* Selected excerpt
━━━━━━━━

At BeeRaider we actually believe that our radical new keyboard design represents something of a landmark in the development of Human Interface Devices where data-entry by keyboard is concerned. In saying this, we feel that the merits of our unique design will only become apparent to those who take the time to read and understand why we believe this to be the case.
From the outset we chose to take a radically different approach to creating our Radial Keyboard design. This choice to be different was not one we made just for the sake of being seen to be different. The differences in our product design are the outcome of a long and deliberate process of ensuring that the end result was the best it could be. We think the outcome has been worth the effort.
The Radial keyboard has been designed with a view to addressing the current shortcomings of the QWERTY standard keyboard whose layout was conceived in the 1870s for use on early mechanical typewriters. Unlike the QWERTY design, the Radial Keyboard has been designed to be logical, efficient, ergonomic and compact. These characteristics of the new design are considered to be especially relevant to the portable device market and users of smart-phone, tablet, net-book and laptop devices.
The following topics are discussed in the sections which follow.
- Why Challenge QWERTY?
- Design Philosophy of the Radial Keyboard
- Features of the Radial Keyboard Design
- Unique Selling Points (USPs) of the Radial Keyboard Design
The QWERTY keyboard layout was developed in an effort to solve a peculiar mechanical problem that first appeared on early mechanical typewriters. This problem occurred whenever a typist began to type too fast, and the returning key-hammer jammed with the next key-hammer travelling forward to print the follow-on character. This problem arose with the most frequently occurring English language alphabet characters (alpha-characters). The solution was to lay out the QWERTY keyboard’s alpha-character keys in such a way as to slow down a user’s typing speed. This solved the mechanical problem. Along with this, the alpha-characters for spelling the word TYPEWRITER were later deliberately placed on the top row of the QWERTY keyboard so that salespersons in the field selling the mechanical typewriters could easily demonstrate their typing proficiency by quickly typing this word to impress potential customers.
The QWERTY keyboard was never designed with logic, efficiency, or ergonomics in mind and the reason for the QWERTY keyboard’s layout no longer now exists. It follows then that the design is both inadequate and inefficient in the context of how today’s computer keyboards operate.

━━━━━━━━

Dataset excerpt:
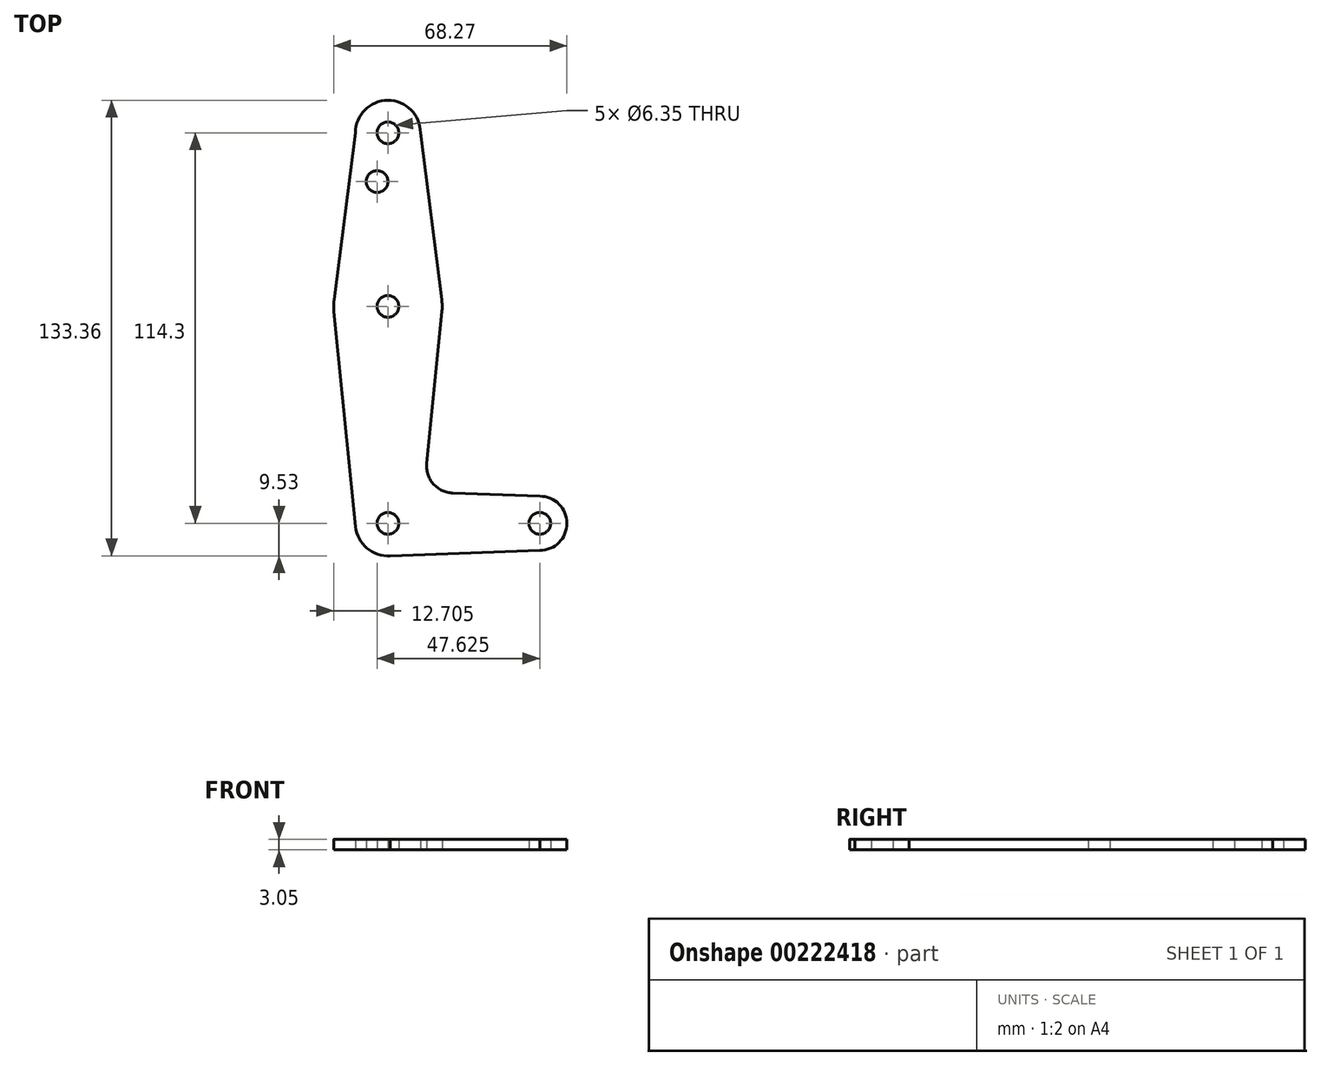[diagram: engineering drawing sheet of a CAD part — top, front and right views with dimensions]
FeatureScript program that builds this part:
annotation { "Feature Type Name" : "Feature", "Feature Type Description" : "" }
export const myFeature = defineFeature(function(context is Context, id is Id, definition is map)
    precondition{}
    {
        {
            var Q0;
            Q0=qCreatedBy(makeId("Top.planeOp"),FACE);
            var sketch = newSketch(context, id + "F0", { "sketchPlane" : qUnion([Q0])});
            skCircle(sketch, "E0", {"center": v(0, 0) * mm, "radius": 9.53 * mm});
            skCircle(sketch, "E1", {"center": v(0, 114.3) * mm, "radius": 9.53 * mm});
            skCircle(sketch, "E2", {"center": v(0, 63.5) * mm, "radius": 15.88 * mm});
            skCircle(sketch, "E3", {"center": v(44.45, 0) * mm, "radius": 7.94 * mm});
            skLineSegment(sketch, "E4", {"start": v(0, 114.3) * mm, "end": v(0, 0) * mm, "construction": true});
            skLineSegment(sketch, "E5", {"start": v(0, 0) * mm, "end": v(44.45, 0) * mm, "construction": true});
            skLineSegment(sketch, "E6", {"start": v(-9.52, 114.3) * mm, "end": v(-15.75, 65.5) * mm});
            skLineSegment(sketch, "E7", {"start": v(-15.8, 61.91) * mm, "end": v(-9.48, -0.95) * mm});
            skLineSegment(sketch, "E8.MirrorCS", {"start": v(15.8, 61.91) * mm, "end": v(11.34, 17.59) * mm});
            skLineSegment(sketch, "E9.MirrorCS", {"start": v(9.52, 114.3) * mm, "end": v(15.75, 65.5) * mm});
            skLineSegment(sketch, "E10", {"start": v(18.97, 8.85) * mm, "end": v(44.45, 7.94) * mm});
            skLineSegment(sketch, "E11.MirrorCS", {"start": v(0, -9.53) * mm, "end": v(44.45, -7.94) * mm});
            skCircle(sketch, "E12", {"center": v(0, 114.3) * mm, "radius": 3.18 * mm});
            skCircle(sketch, "E13", {"center": v(0, 63.5) * mm, "radius": 3.18 * mm});
            skCircle(sketch, "E14", {"center": v(0, 0) * mm, "radius": 3.18 * mm});
            skCircle(sketch, "E15", {"center": v(44.45, 0) * mm, "radius": 3.18 * mm});
            skCircle(sketch, "E16", {"center": v(-3.17, 100.03) * mm, "radius": 3.18 * mm});
            skPoint(sketch, "E17.newPointA", {"position": v(9.48, -0.95) * mm});
            skPoint(sketch, "E17.newPointB", {"position": v(0, 9.53) * mm});
            skArc(sketch, "E17.filletArc", {"start": v(11.34, 17.59) * mm, "mid": v(13.26, 11.57) * mm, "end": v(18.97, 8.85) * mm});
            skSolve(sketch);
        }
        {
            var Q0;
            Q0 = qSketchRegion(id + "F0", true);
            extrude(context, id + "F1", {"entities" : qUnion([Q0]), "depth" : 3.05 * mm});
        }
    });
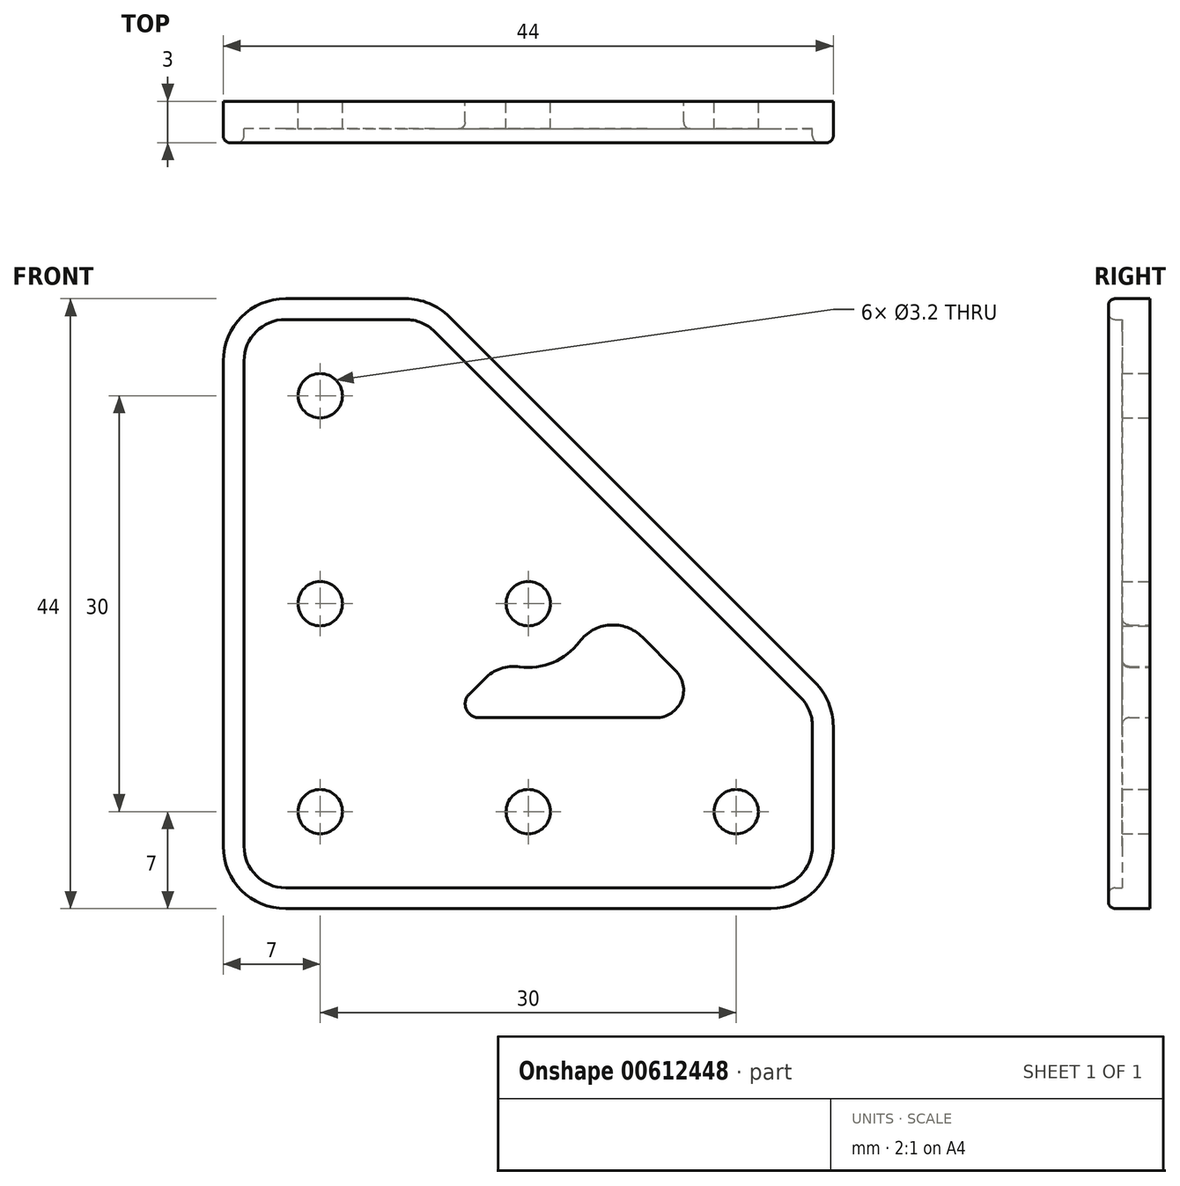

━━━━━━━━

Can you carry on the text about the Radial Keyboard, beginning right after its last sentence?

It’s fair to say that the vast majority of QWERTY keyboard users, even after years of usage, still don’t know where the alpha-characters (most typed keys) are located on the QWERTY keyboard and must look at the keyboard when typing. This further slows their already restricted typing speed. Obviously, those who would consider themselves trained typists are not included in this group.
This situation can be easily demonstrated with a simple experiment. Print off this
blank QWERTY keyboard layout and photocopy as required. Remove all QWERTY keyboards from view. Ask your friend(s) to write down on the keyboard-copy the location of whatever alpha-characters you care to call out to them. Even six randomly called characters should be sufficient for this test. When they are each finished, check to see how many alpha-characters they’ve managed to correctly place. Record the results and average the scores. Fold the copy-sheets and repeat if desired. You should find that most users don’t perform well on this test. The test shows that many users have failed to memorize the QWERTY keyboard’s alpha-characters layout, probably because of the inherent difficulty they have in memorizing it owing to its illogical layout. For this reason, these users are never likely to take the time required to memorize the QWERTY layout.
In contrast, the alpha-characters’ layout of BeeRaider’s Radial keyboard design can be memorized in as little as 10-20 minutes with finger-muscle-memory following soon afterwards. This effectively means that over time, users who apply themselves, should no longer have to look at the keyboard when typing. It’s expected that this aspect of the design will facilitate users in becoming self-taught touch-typists.
The development and production of the new Radial Keyboard design followed several fundamental guidelines. The aim was to produce a design that would result in:
- A keyboard that would be more logical, ergonomic and efficient
- A reduction in user familiarization-time
- An improvement in a user’s data-entry keying-speed
- A reduction in the keyboard’s footprint size from that of a full-sized desktop QWERTY keyboard
In first setting out to fulfill the goal of designing the Radial Keyboard it was thought that the best starting point for ensuring minimum finger-travel time was to adopt the circle as the basis for the new design. This was an instinctive choice at the time because it wasn’t altogether clear just how it could be made to work.
Several concentric circles containing as many keys as required to accommodate the full US QWERTY keyboard (with a few ancillary keys (not shown) was the result of this first attempt. This idea can be seen in the first of the three graphics below.
To begin with, the alpha-characters were arranged in a sequential order starting on the right side and going from A to Z in an anti-clockwise layout. However, following prototype build and testing, this arrangement was found to be far from ideal, as it was too difficult to use in practice mainly because the lower keys prevented ease of access to the upper keys.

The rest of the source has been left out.